No da lo mismo la forma como se dicen las cosas, a mi no me da lo mismo, las discusiones y los malos entendidos pasan justamente por el cómo se dicen, dirán o dijeron las cosas que, trascendentes o no, impactan en otro, movilizando cargas emocionales y flujos de bilis, sangre y quién sabe cuánto otro líquido encolerizante.
El poder de la palabra, los sentidos, la polisemia, las implicancias, las imposturas y tanto gesto que uno podría usar, si quisiera, si pudiera, para dar cuenta de buena manera lo que se tiene en la cabeza.
Pero es mucho más complicado. Y las palabras mucho más esquivas.
Cuando el ministro de los interiores dice “Se acabaron los días de fumar donde quiera, cuando quiera y como quiera” me pudre. Yo tengo clarísimo hace tiempo que el fumar no es un arte libre que uno puede hacer en cualquier lado, como ciudadano que soy, entiendo perfectamente y respeto a quienes no fuman y en ese sentido comparto las políticas restrictivas anti-tabaco-adictos que facilitan la convivencia entre pulmones rojos y de los otros, de los nuestros. El tema no es no fumar, eso lo damos todos por sentado, pero el gesto, el tono, la forma, es horrible, y si bien podría sonar a banal el gesto de criticar una forma más que un fondo, creo que justamente en la forma pasan muchas más cosas que la estética o el envoltorio de un átomo, en la cáscara hay otro espacio de análisis, en la superficie se escapan las realidades que en el contenido a veces se adornan y pasan.

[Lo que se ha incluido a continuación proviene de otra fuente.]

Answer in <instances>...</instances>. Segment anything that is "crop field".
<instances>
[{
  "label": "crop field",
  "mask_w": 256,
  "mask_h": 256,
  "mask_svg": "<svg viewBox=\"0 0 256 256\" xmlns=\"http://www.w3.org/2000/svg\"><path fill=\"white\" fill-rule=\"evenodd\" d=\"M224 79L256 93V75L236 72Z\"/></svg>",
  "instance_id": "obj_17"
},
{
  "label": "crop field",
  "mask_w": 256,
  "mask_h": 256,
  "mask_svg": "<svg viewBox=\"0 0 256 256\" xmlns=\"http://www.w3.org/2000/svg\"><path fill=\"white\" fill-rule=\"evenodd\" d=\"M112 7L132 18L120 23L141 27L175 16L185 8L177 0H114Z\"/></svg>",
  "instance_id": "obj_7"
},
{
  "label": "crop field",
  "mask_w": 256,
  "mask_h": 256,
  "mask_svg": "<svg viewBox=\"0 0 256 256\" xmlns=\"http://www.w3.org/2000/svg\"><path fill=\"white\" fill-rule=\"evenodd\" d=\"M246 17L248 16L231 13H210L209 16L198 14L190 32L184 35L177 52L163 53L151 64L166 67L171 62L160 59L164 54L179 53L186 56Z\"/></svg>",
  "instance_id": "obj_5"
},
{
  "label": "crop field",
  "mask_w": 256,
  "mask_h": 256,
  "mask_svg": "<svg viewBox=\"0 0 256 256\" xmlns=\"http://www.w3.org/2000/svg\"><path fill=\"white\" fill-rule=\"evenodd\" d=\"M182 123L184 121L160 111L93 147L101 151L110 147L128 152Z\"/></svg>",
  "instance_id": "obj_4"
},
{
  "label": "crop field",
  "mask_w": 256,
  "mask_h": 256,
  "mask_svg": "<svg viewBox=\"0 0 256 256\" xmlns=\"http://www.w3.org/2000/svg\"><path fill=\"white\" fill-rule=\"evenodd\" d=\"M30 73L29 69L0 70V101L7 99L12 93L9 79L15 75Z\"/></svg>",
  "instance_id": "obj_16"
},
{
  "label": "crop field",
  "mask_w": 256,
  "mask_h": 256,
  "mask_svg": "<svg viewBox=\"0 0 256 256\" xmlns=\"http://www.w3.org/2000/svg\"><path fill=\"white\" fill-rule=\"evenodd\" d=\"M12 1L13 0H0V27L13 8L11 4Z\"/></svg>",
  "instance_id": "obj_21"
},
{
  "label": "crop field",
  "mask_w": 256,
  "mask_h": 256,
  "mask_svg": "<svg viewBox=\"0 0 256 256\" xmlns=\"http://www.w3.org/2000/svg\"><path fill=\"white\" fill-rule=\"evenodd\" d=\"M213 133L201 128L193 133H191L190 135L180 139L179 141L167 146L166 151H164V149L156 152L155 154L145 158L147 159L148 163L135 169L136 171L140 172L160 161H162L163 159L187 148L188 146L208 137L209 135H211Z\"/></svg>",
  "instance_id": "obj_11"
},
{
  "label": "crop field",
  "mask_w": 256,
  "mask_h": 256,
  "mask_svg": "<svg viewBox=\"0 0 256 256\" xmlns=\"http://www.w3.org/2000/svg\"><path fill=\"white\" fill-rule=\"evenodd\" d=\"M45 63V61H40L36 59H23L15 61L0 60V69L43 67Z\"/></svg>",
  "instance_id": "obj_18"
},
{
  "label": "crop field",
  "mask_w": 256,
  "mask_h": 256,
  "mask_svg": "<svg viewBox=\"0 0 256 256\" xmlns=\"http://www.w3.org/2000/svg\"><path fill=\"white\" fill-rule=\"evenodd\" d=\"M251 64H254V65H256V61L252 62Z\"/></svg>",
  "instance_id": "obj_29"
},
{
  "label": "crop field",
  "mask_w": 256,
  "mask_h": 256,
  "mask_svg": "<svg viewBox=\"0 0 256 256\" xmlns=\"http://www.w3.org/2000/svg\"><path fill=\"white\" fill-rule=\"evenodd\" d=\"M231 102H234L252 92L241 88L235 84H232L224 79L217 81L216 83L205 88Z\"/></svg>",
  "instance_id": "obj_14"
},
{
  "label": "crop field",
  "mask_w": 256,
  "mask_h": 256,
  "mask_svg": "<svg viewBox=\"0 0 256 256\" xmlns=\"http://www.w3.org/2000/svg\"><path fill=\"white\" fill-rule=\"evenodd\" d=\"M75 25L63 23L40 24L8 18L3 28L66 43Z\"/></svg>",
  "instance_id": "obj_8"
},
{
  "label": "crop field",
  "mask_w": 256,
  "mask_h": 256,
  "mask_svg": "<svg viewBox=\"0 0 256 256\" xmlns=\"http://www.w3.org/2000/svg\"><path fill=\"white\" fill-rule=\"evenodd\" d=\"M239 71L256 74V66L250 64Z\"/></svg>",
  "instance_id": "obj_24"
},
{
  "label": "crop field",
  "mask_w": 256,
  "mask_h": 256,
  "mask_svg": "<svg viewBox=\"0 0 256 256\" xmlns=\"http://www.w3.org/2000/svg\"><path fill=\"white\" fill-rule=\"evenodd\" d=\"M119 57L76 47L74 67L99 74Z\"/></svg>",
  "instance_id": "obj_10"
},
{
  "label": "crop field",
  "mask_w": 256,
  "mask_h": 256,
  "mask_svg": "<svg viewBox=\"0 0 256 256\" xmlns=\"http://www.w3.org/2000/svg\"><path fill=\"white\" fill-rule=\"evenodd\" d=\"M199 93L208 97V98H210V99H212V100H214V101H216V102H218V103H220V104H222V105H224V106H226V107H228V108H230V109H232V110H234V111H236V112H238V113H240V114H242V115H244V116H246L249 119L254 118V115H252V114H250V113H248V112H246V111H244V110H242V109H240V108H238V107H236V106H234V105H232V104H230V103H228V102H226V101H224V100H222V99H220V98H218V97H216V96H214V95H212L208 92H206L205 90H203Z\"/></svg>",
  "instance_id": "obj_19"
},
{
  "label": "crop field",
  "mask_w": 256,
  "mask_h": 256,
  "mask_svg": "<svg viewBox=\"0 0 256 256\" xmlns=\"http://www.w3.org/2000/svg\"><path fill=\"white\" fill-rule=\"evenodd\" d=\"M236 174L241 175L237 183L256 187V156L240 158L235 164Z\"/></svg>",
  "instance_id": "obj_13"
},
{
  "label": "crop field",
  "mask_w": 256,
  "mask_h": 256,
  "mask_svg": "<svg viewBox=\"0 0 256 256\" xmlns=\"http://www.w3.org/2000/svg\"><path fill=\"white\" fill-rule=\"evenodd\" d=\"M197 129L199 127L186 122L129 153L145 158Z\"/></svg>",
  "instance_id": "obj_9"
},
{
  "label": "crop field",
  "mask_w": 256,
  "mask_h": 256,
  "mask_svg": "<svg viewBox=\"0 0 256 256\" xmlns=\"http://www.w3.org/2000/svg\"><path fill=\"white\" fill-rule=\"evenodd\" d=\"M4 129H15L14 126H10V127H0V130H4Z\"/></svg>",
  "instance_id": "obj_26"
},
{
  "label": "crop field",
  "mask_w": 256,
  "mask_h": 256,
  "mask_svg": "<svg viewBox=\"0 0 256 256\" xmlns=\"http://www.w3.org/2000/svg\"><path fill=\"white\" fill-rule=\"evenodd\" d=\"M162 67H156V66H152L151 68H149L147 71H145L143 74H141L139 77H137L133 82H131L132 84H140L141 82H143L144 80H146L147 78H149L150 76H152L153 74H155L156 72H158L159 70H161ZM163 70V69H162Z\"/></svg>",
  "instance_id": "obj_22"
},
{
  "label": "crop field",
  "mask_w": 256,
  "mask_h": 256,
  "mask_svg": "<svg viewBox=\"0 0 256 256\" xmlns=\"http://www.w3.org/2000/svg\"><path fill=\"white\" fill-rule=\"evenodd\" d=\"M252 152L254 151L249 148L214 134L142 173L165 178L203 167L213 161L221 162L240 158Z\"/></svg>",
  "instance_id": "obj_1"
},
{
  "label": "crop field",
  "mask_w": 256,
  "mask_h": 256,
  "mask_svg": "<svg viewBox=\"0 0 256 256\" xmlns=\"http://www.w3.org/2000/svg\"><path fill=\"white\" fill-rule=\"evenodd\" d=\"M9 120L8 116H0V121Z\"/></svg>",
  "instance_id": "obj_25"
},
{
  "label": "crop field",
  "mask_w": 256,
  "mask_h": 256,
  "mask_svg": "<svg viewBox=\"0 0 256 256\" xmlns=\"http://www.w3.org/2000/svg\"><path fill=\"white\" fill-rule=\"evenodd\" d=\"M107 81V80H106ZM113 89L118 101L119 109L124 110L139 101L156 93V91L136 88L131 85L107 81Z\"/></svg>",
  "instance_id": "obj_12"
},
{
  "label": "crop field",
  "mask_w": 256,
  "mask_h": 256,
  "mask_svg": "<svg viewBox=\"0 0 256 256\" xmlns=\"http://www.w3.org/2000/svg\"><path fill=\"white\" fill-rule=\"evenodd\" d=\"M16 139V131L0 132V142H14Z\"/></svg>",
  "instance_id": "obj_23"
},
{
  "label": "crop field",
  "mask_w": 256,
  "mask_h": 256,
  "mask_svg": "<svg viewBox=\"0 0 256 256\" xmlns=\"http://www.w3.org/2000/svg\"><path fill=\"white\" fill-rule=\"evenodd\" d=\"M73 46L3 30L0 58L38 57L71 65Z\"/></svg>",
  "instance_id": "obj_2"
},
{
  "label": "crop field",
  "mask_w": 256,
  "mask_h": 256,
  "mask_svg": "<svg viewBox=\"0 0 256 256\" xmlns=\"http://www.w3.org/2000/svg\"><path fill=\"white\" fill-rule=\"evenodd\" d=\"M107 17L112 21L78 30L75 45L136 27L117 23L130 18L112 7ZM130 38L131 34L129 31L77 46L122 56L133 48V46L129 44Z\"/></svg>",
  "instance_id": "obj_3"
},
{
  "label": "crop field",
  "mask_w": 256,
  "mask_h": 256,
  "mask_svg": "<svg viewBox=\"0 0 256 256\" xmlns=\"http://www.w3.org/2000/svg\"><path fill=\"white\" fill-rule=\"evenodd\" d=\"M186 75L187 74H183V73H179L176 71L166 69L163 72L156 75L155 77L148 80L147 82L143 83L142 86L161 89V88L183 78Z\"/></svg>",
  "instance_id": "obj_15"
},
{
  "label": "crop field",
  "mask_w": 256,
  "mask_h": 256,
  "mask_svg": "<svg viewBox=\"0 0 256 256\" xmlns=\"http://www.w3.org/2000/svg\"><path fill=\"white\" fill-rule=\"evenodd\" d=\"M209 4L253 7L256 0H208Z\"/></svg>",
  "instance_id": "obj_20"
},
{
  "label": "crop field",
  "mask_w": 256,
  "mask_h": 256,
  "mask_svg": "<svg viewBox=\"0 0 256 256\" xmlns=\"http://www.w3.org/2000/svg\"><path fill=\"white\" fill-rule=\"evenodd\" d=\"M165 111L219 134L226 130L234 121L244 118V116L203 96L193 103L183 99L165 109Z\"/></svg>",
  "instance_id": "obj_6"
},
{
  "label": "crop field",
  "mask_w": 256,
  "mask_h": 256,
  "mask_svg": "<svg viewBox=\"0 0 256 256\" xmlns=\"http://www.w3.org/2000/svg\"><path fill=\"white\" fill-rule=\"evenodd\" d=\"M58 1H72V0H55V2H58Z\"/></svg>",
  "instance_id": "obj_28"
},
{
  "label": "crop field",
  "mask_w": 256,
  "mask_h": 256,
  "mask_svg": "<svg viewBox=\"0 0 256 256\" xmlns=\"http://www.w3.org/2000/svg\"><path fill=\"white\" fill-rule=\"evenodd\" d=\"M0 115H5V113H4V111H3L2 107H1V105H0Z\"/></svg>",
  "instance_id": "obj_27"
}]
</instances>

Se acabaron los días de hacer lo que quiera, se acabó eso de decidir libreta, se acabó esto de no pedirle permiso a nadie, se acabó… se acabó.
El mensaje de Hinzpeter no me deja con menos ganas de fumar, al contrario, me recuerda que las decisiones las tengo que tomar yo y que esto de ser un ciudadano tiene costos que hoy están saliendo más caros que nunca y que pronto podría acabarse la paciencia.
Hinzpeter es, a falta de un presidente padre-o madre- como lo eran los anteriores, ese padrastro que llega a imponer por atrás de la puerta lo que el niño malcriado nunca instaló de manera forzada, es la nana que maltrata a los niños cuando los padres trabajan, tiene odio, frente a una ciudadanía que considera juvenil, adolescente, perdida.
Hinzpeter es ese niño resentido, que no podía jugar con los niños fútbol porque podía romper sus lentes y su madre se las iba a dar si llegaba con la ropa sucia, que cuando grande busca resarcir desde el castigo que se cansó de recibir, imponiendo a otros una lección que, de ser bien entregada, podría ser mucho mejor aprehendida por toda la ciudadanía.
Ojo con las palabras, que si bien el contenido puede ser el mismo en los últimos 20 años, hoy suena violento, agresivo, amenazante, castrador, opresor.